Actually seeing patients with schizophrenia and having acute psychotic episodes and getting to interview them is different than reading about them in our slides. When you read about hallucinations and delusions it’s just a definition or a one-line example. However, seeing these patients who are telling me what they’re seeing and hearing was intriguing. I got to interview patients who had such strange minds and their speech and thought content made me want to keep asking them questions to see what more they can say about themselves. Asking them as many questions as I can taught me a lot about how a schizophrenic patient is and it gave me a chance to see into their mind a bit.

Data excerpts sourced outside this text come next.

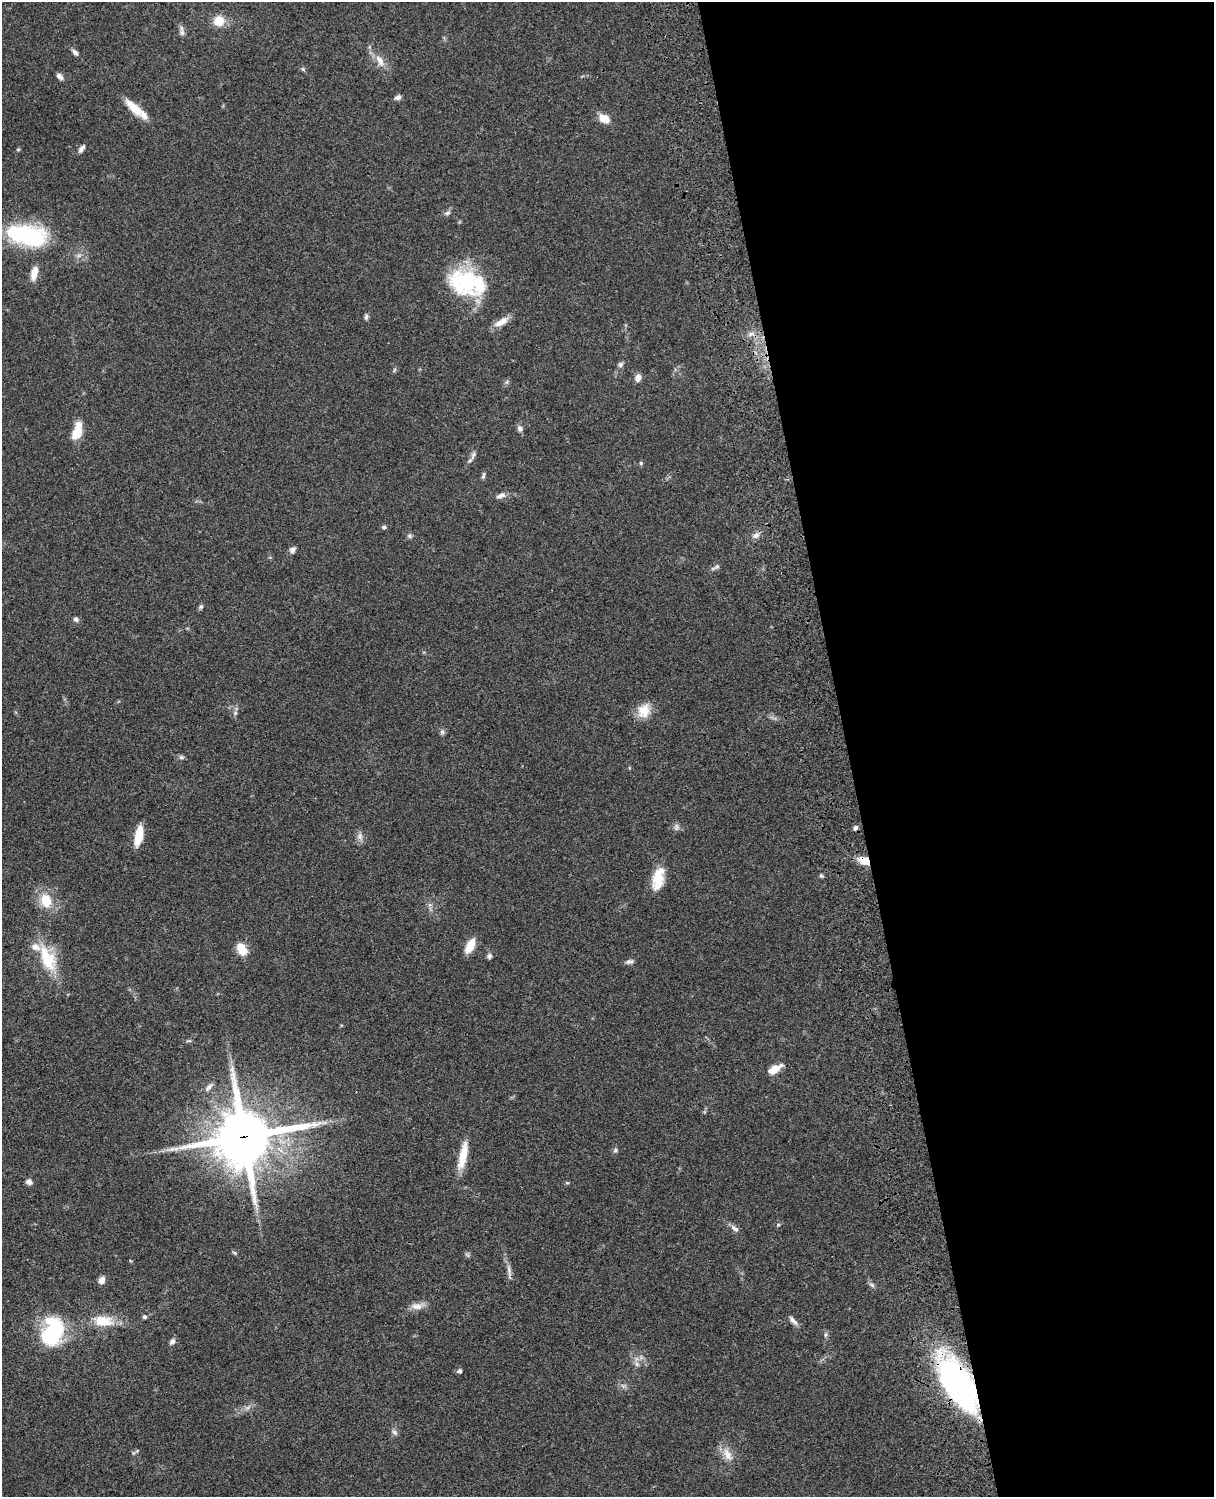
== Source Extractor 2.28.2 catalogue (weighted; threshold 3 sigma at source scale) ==
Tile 8 of 4 x 3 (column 4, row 2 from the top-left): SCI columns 3759-4970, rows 1773-3267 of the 5089 x 4928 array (HDU 1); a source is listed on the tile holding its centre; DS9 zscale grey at full resolution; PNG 1216 x 1499 px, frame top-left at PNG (2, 2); no overlay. Shown black and unused: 30% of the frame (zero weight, under 3 of 4 exposures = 6% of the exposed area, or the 3 px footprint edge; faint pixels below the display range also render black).
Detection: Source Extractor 2.28.2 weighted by HDU 2 'WHT'; one run over the whole footprint, this tile lists its part. Background 0.0756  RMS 0.0057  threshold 0.0259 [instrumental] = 3 sigma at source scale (4.5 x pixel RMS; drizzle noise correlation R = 1.50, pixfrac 1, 0.05/0.05 arcsec/px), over >= 5 px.
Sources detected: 84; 1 too faint to see at this stretch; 1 inside a brighter object's white glare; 1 cosmic-ray / hot-pixel residue — not listed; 3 inside a brighter listed object's ellipse — not listed separately; the other 78 listed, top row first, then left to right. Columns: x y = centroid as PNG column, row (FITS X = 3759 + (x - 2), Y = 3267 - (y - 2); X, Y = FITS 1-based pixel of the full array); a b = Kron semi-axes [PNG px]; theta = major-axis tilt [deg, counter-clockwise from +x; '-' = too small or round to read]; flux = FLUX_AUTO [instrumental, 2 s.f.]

One thing I found hard about patient interactions in psychiatry and I learned from talking to attendings about these patients, is that after spending some time with the patient and getting information/history from them, you can’t trust most of that information. Getting collateral information is such a huge component of any psych patient interaction. Therefore, I found myself asking “I wonder if this is what really happened” a lot when interviewing patients. When doing write-ups, I always had to question what to include or not because adding something that wasn’t true was not pertinent for the HPI, which is what I wrote most of the time on this rotation. This taught me to get comfortable with calling the family member, friend, partner, or whoever knows the patient well enough and getting the information I need about the patient to know what’s going on. The population I found the most difficult to interview were autistic patients because getting a history from them was tough and unfortunately, there was no way around that. I had to get almost everything on the patient from the aide that was with them.

Unfortunately, my preceptor was only there 2 of the 5 days I worked there but, when I worked alongside him those days, he pointed out things to pay attention to with certain patients and the specific questions that are more important than others when interviewing based on what the patient came in with. He reviewed 25 of the most common psychiatry medications with not just me, but also the other 3 PA students from Stony Brook rotating with me. Almost all of the attendings there were nice and willing to answer any questions I had. A couple of them would ask me questions randomly to test me or teach me about a medication or condition I might not know that well, or ask my differential diagnosis when I present a patient, which I appreciated. I also liked working alongside the social workers in CPEP because their questions for patients were not the same as a clinician’s questions, so it helped me learn about the patient in other aspects of their life besides their chief complaint and psych hx.

Experience wise, I got to see patients that were talking to someone that wasn’t there, patients getting restrained, patients who thought Donald Trump was waiting for them on the roof, patients that were very agitated and banging on the glass repeatedly, patients who have been physically or verbally abused, patients that are actively suicidal with a plan, patients that were sent by God, and more. It was a different thing every day and I got to take home a new experience almost every day. As you may have noticed, I actually ended up liking this rotation, even though I thought I wouldn’t, because I learned a lot from it, and that’s what matters.